* [Apply what you read]:
1. Quote the mapping calculation excerpt word for word, starting at "The layout export" and ending at "to Product [R].".
2. Which names beginning with "vTMP" appear in the mapping calculation excerpt? List every one.

* [Selected text]:
::::

Attention: The Volume is written to [R] before and then this mapping is used.
3.2.3 Calculate Mapping
The base of the mapping calculation is an export/import of the products with their required order. The ranking is stored in cubes and is used for the calculation of the mapping.
The layout export looks as following:
The ranking is imported back on product level (vTMP UPL Rank). Additionally, a 1:1 mapping between Production Plant and Production Plant [R] is loaded (vTMP UPL MAP Production Plant x Production Plant [R] (1:1)). It is required for the mapping calculation to limit the mapping generation to one production plant.
After the ranking is loaded, it is transferred to the entity Product [R] (vTMP CLC Rank [R]). Now all three cubes are combined to calculate the upper row mapping:
The mapping is used on the volume, after it has been transferred to Product [R].

::::

* [Raw data]:
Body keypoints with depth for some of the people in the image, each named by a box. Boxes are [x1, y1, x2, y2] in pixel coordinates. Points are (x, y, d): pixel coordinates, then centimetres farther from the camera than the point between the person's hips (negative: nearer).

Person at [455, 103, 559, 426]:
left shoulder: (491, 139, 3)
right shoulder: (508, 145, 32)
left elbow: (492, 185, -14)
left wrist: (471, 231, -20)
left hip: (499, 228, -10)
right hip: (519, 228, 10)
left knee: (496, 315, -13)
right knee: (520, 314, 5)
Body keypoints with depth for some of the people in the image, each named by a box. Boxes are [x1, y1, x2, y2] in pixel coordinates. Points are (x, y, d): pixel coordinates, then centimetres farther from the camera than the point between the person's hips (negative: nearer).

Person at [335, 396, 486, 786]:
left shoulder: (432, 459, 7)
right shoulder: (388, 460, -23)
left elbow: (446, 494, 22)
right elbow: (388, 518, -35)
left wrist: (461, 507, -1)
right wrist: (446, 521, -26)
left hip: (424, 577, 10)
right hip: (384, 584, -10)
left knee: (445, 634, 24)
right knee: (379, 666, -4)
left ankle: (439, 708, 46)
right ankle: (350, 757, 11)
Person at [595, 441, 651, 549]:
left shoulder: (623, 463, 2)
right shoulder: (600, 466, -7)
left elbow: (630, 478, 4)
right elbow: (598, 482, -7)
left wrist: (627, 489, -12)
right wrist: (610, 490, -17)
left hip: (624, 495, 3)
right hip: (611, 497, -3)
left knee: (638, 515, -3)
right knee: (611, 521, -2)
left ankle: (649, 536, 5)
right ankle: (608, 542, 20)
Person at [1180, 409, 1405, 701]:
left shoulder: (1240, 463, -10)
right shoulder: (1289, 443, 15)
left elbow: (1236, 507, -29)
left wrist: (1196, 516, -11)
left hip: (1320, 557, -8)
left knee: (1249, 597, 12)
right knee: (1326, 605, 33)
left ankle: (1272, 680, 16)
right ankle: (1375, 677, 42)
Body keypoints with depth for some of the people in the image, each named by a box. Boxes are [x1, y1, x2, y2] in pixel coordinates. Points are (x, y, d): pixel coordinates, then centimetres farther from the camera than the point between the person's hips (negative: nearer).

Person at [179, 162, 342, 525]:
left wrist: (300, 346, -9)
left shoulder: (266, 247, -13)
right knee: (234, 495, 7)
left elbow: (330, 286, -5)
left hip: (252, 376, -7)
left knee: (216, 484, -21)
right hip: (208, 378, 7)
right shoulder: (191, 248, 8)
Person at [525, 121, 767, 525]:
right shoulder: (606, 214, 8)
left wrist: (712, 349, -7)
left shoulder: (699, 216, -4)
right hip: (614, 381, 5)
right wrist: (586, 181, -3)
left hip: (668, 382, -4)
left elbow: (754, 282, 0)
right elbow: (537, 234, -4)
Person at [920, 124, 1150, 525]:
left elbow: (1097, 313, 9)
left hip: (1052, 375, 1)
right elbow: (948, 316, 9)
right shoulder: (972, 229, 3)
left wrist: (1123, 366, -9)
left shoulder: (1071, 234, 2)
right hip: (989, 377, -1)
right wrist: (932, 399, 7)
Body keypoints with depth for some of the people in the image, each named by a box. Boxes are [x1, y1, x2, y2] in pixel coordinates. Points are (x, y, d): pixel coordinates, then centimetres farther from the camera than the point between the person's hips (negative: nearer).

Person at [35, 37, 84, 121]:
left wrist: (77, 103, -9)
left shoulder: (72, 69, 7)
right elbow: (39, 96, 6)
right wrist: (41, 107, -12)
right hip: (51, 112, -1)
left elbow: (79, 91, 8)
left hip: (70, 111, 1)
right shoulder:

::::

* [List of answers]:
1.
The layout export looks as following:
The ranking is imported back on product level (vTMP UPL Rank). Additionally, a 1:1 mapping between Production Plant and Production Plant [R] is loaded (vTMP UPL MAP Production Plant x Production Plant [R] (1:1)). It is required for the mapping calculation to limit the mapping generation to one production plant.
After the ranking is loaded, it is transferred to the entity Product [R] (vTMP CLC Rank [R]). Now all three cubes are combined to calculate the upper row mapping:
The mapping is used on the volume, after it has been transferred to Product [R].

2.
- vTMP UPL Rank
- vTMP UPL MAP Production Plant x Production Plant [R] (1:1)
- vTMP CLC Rank [R]